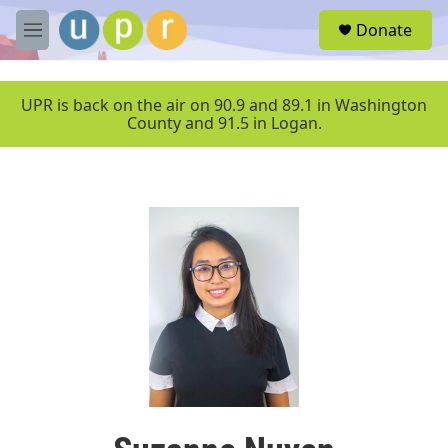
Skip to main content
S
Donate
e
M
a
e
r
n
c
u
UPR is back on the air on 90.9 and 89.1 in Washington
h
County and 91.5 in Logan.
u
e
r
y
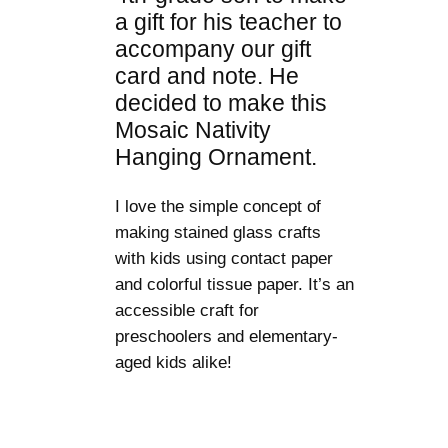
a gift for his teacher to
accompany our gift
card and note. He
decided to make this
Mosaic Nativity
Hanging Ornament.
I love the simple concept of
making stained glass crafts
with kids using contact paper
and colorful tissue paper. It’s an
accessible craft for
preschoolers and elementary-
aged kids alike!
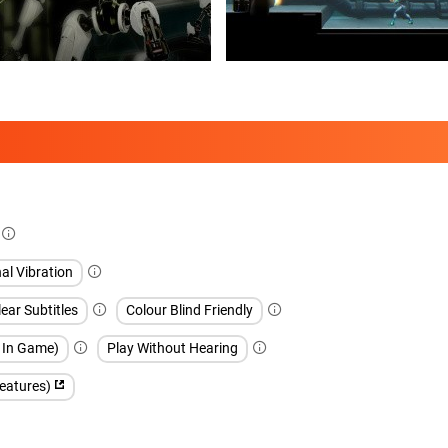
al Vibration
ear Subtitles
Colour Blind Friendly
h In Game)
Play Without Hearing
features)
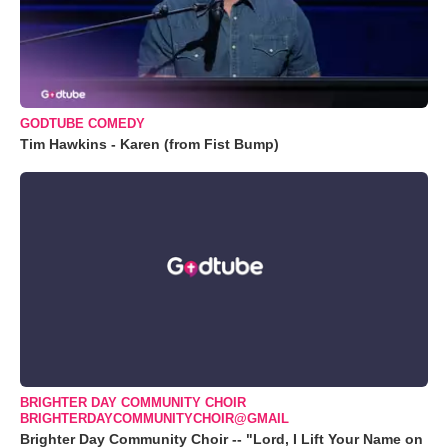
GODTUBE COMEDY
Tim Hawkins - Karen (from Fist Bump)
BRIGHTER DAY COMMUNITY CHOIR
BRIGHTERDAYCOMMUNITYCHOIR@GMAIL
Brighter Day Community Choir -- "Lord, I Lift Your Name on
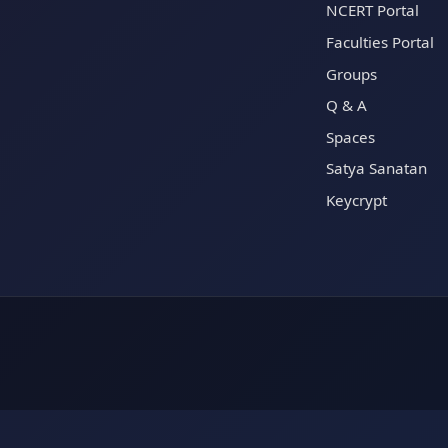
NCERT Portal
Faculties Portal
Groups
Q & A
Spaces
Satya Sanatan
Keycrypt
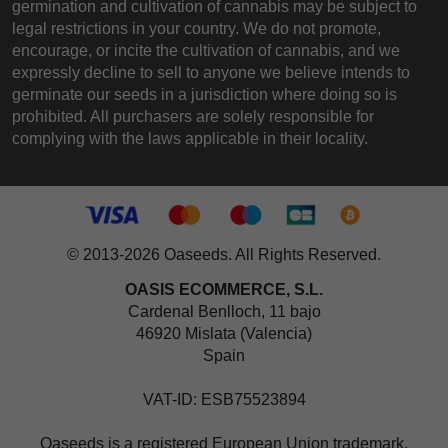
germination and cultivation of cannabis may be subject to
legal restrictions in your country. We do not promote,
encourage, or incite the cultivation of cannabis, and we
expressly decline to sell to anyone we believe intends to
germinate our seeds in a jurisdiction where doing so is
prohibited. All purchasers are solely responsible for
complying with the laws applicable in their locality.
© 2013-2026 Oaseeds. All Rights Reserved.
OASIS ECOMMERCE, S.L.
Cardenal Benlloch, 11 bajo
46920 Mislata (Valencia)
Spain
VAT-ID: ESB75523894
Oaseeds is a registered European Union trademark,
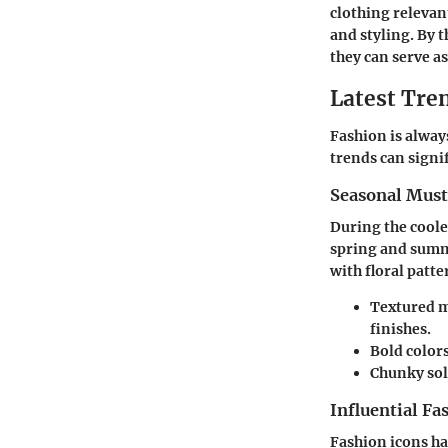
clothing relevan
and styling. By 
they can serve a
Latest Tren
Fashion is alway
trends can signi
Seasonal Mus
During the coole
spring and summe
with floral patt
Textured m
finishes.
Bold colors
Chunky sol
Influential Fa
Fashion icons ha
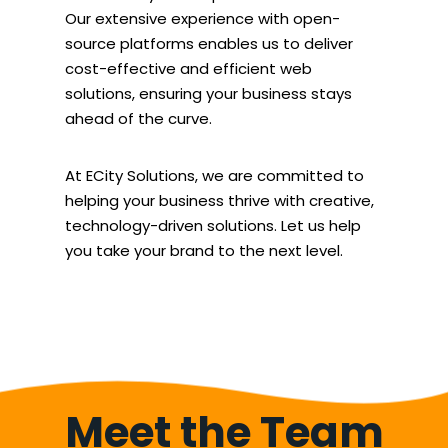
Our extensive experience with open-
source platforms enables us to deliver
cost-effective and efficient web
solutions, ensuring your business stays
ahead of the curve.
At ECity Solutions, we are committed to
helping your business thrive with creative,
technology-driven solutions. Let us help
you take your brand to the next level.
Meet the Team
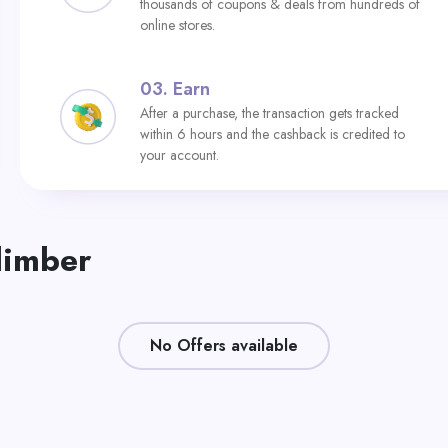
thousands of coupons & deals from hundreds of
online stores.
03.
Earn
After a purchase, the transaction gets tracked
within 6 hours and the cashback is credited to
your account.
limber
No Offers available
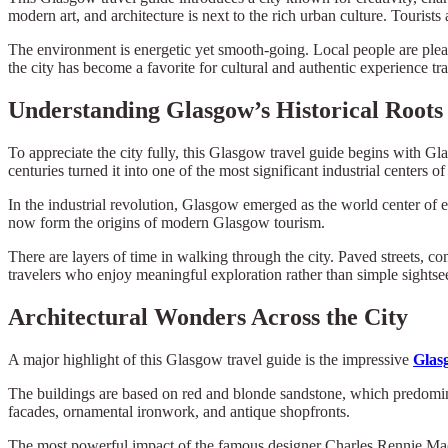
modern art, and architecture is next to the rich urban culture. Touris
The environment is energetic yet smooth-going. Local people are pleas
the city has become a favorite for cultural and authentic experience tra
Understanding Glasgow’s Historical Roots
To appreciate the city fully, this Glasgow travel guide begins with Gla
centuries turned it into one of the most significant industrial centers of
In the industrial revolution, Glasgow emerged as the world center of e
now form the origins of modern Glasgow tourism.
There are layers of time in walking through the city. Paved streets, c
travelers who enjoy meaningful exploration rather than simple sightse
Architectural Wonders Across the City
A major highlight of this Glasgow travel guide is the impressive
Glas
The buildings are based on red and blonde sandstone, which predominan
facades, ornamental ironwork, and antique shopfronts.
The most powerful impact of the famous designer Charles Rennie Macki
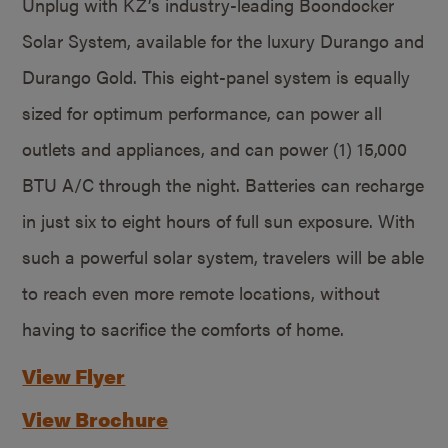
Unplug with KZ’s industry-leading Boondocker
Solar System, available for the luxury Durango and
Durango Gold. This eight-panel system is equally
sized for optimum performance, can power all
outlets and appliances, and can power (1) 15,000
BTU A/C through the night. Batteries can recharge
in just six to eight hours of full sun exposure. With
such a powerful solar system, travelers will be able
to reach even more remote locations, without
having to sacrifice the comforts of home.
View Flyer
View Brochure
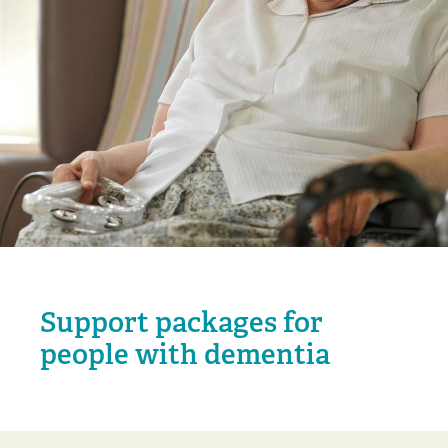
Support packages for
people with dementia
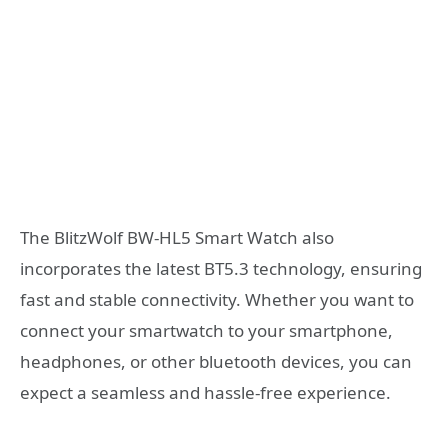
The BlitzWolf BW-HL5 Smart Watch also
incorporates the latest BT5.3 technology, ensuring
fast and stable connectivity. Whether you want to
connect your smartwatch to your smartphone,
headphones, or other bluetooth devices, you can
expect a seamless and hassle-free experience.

◆ YOUR ASSIGNMENT:
Update the text of all the records above by changing "cannabis" to "hemp" wherever it appears, leaving everything else the same. Leave the pictures out of your answer.

◆ TASK SOLUTION:
Skip to main content
S
Donate
e
M
a
e
r
n
c
u
UPR is back on the air on 90.9 and 89.1 in Washington
h
County and 91.5 in Logan.
u
e
r
y
a gift for his teacher to
accompany our gift
card and note. He
decided to make this
Mosaic Nativity
Hanging Ornament.
I love the simple concept of
making stained glass crafts
with kids using contact paper
and colorful tissue paper. It’s an
accessible craft for
preschoolers and elementary-
aged kids alike!
al Vibration
ear Subtitles
Colour Blind Friendly
h In Game)
Play Without Hearing
features)
GODTUBE COMEDY
Tim Hawkins - Karen (from Fist Bump)
BRIGHTER DAY COMMUNITY CHOIR
BRIGHTERDAYCOMMUNITYCHOIR@GMAIL
Brighter Day Community Choir -- "Lord, I Lift Your Name on
NCERT Portal
Faculties Portal
Groups
Q & A
Spaces
Satya Sanatan
Keycrypt
germination and cultivation of hemp may be subject to
legal restrictions in your country. We do not promote,
encourage, or incite the cultivation of hemp, and we
expressly decline to sell to anyone we believe intends to
germinate our seeds in a jurisdiction where doing so is
prohibited. All purchasers are solely responsible for
complying with the laws applicable in their locality.
© 2013-2026 Oaseeds. All Rights Reserved.
OASIS ECOMMERCE, S.L.
Cardenal Benlloch, 11 bajo
46920 Mislata (Valencia)
Spain
VAT-ID: ESB75523894
Oaseeds is a registered European Union trademark,
clothing relevan
and styling. By 
they can serve a
Latest Tren
Fashion is alway
trends can signi
Seasonal Mus
During the coole
spring and summe
with floral patt
Textured m
finishes.
Bold colors
Chunky sol
Influential Fa
Fashion icons ha
Our extensive experience with open-
source platforms enables us to deliver
cost-effective and efficient web
solutions, ensuring your business stays
ahead of the curve.
At ECity Solutions, we are committed to
helping your business thrive with creative,
technology-driven solutions. Let us help
you take your brand to the next level.
Meet the Team
thousands of coupons & deals from hundreds of
online stores.
03.
Earn
After a purchase, the transaction gets tracked
within 6 hours and the cashback is credited to
your account.
limber
No Offers available
modern art, and architecture is next to the rich urban culture. Touris
The environment is energetic yet smooth-going. Local people are pleas
the city has become a favorite for cultural and authentic experience tra
Understanding Glasgow’s Historical Roots
To appreciate the city fully, this Glasgow travel guide begins with Gla
centuries turned it into one of the most significant industrial centers of
In the industrial revolution, Glasgow emerged as the world center of e
now form the origins of modern Glasgow tourism.
There are layers of time in walking through the city. Paved streets, c
travelers who enjoy meaningful exploration rather than simple sightse
Architectural Wonders Across the City
A major highlight of this Glasgow travel guide is the impressive
Glas
The buildings are based on red and blonde sandstone, which predominan
facades, ornamental ironwork, and antique shopfronts.
The most powerful impact of the famous designer Charles Rennie Macki
Unplug with KZ’s industry-leading Boondocker
Solar System, available for the luxury Durango and
Durango Gold. This eight-panel system is equally
sized for optimum performance, can power all
outlets and appliances, and can power (1) 15,000
BTU A/C through the night. Batteries can recharge
in just six to eight hours of full sun exposure. With
such a powerful solar system, travelers will be able
to reach even more remote locations, without
having to sacrifice the comforts of home.
View Flyer
View Brochure
Support packages for
people with dementia
The BlitzWolf BW-HL5 Smart Watch also
incorporates the latest BT5.3 technology, ensuring
fast and stable connectivity. Whether you want to
connect your smartwatch to your smartphone,
headphones, or other bluetooth devices, you can
expect a seamless and hassle-free experience.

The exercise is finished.